#### [Challenges]
[a] In the review of The Ruins, who persuades the group to visit the Mayan pyramid?
[b] Carry on the review of The Ruins from its final sentence.

For the most part, killer plants are not my thing. Okay, I thought that comedy about the giant venus fly trap was fun, but as a rule… no.
The Ruins certainly has the killer plant thing, but with an edge. This film is not so much about the plants as killers as about the devastating effect the killer plants have on those trapped by them. This I can work with.
The Ruins launches on a very positive note – a group of young folks are on vacation in Mexico and having the time of their lives. Sex, booze, sun and surf – about as much fun as four people can possibly have. As the vacation draws to an end an opportunity arises to visit an ancient pyramid of the Mayans. Jeff (Jonathan Tucker), the pre-med student of the group, convinces the others that this is an opportunity of a lifetime that must not be passed up. So, off they go.
Once the happy campers arrive at the ruins the trouble starts. A band of locals surround them, wielding bows and arrows as well as guns. There is a definite language barrier but one thing is clear – the locals forbid the campers to leave the vicinity of the pyramid ruins and rejoin society. Why, are they rebels? Do they intend to rob the young tourists? There is no evidence of such foul play, but… when one of the hikers throws a handful of plant matter from the base of the ruins and it hits a young boy, the native mob quickly slays the boy. So… its contact with the plants that renders one an undesirable.
The would-be archeologists are left to fend for themselves at the top of the pyramid ruins with no means of escape and flesh-eating vines surrounding them. Survival and sanity are both commodities hard to come by as these ill-prepared youngsters search for answers… and for that damn cell phone that they hear ringing from the bottom of a dark pit.
The Ruins is, in a word, great. Well, that may be a bit exuberant... let's say very good. The characters are good, the situations are dire and the gore is surprisingly effective considering the foe is a plant with leaves that closely resemble cannabis. The best part of horror is rarely the strength of the villain but rather the actions of the would-be heroes as they teeter on the brink of sanity and desperation. The fact that there is no hockey-mask wearing psycho on the loose means that the film must be carried by the victims and hero-hopefuls, and that is exactly what happens.

#### [Dataset]
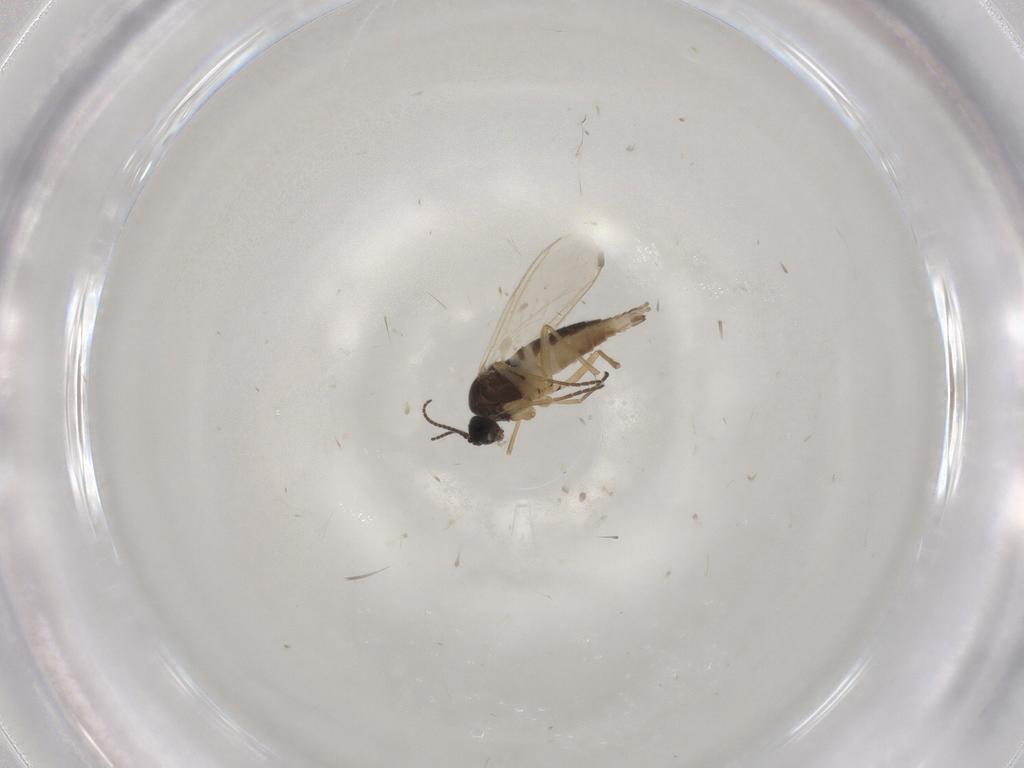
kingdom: Animalia
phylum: Arthropoda
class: Insecta
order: Diptera
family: Sciaridae
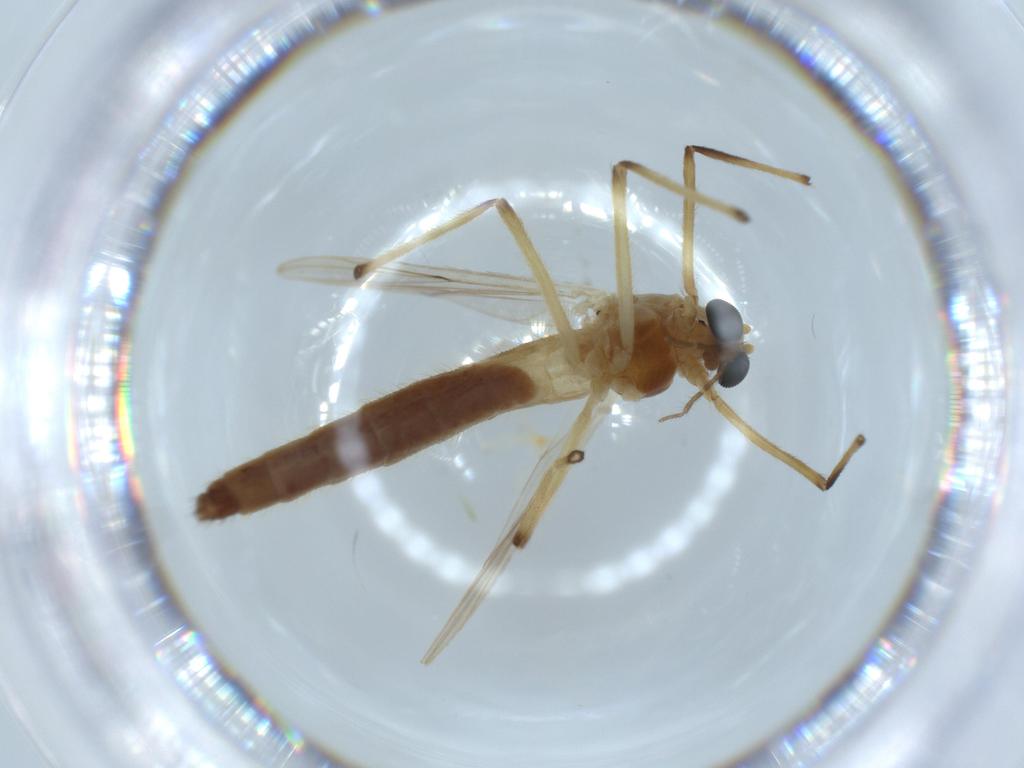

#### [Task responses]
[a] Jeff (Jonathan Tucker), the pre-med student of the group.

[b]
Not to say that the villain does not have some frightening personality traits of its own. Sure, these are plants… but not your garden-variety. Just as the shark in Jaws was more predatory slasher than natural wildlife, these green meanies have blood on their minds. Thankfully, this element is portrayed without any goofy animations of toothy foliage stamping around proclaiming “Fe, Fi, Fo, Fum”… This vicious vegetation can move better than most senior citizens, but still manages to remain “plant like” in demeanor. None of the effects (with the possible exception of a singular scene of singing flowers…) goes outside the realm of believability which is quite a feat in a “killer plant” flick.
The Ruins is, from beginning to end, creepy and disturbing horror that will raze every terror-response a horror freak could enjoys. Neither Jason Voorhees nor Michael Myers, after all, can get inside your skin and crawl around as your friends try to divert their disgusted eyes to avoid freaking you out.The Ruins is ultimately not a horror film about killer plants, but rather about the desperate actions and measures taken by folks in a horrific situation. That, in my opinion, is one of the scariest prospects of all.